龍岩寺 三尊仏

 大分県宇佐市院内町にある曹洞宗のお寺です。拝観をお願いすると、ご親切にも私一人の為に御住職のお姉様が、お堂を開ける鍵を持って急な山道を10分以上一緒に登って下さいました。お話を伺いながら石の階段を登ると、次第に汗が出てきました。やがて、切り立った崖のえぐれたくぼみにへばりつくように作られた懸造の礼拝堂が見えてきました。そのお堂の足下には“きざはし”と呼ばれる大変珍しい昔の階段がありました。お話では今は使われてはいないとのことでした。


 礼拝堂の中には三体の仏様がお祀りされていました。中尊が阿弥陀如来様、両脇侍が不動明王様と薬師如来様で、高さが各々3メートル程ある、彩色の無い白木の仏様です。礼拝堂の屋根は仏様の上には届いていないので、すぐ上は岩が覆いかぶさる様に迫っています。しかし、屋根が無いことで仏様のおられる内陣だけには光が入るので暗い格子戸の手前から見るとまるで仏様にスポットライトが当たっている様に見えました。

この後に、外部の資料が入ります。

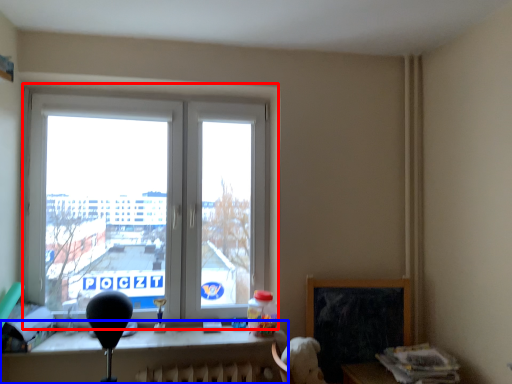
Question: Which object appears closest to the camera in this image, window (highlighted by a red box) or table (highlighted by a blue box)?

Choices:
 (A) window
 (B) table

Answer: (B)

 岩を背にして座しておられる三体の仏様を拝しながら、この仏様を彫られた仏師は、もしかしたらここの岩に直接仏様を彫りたかったのかな、という気がしました。しかし、何かの理由でそれが叶わなかったので、その仏師は代わりに木でこの三体の仏様を刻み、ここにお祀りしたのかなと思いました。だからこの三体の仏様は他のどの場所でもなく、この狭い礼拝堂に膝を突き合わせる様に並び、崖にへばりつく様に安置されているのだなと、一人で納得してしまいました。
 優しい顔の仏様の近くにいると本当に心がゆったりとして、幸せな気分になりました。しばらくして本堂に戻り、春のうららかな陽射しの縁側で、いろいろなお話を伺いました。側では何匹ものねこちゃんが虫を追いかけていました。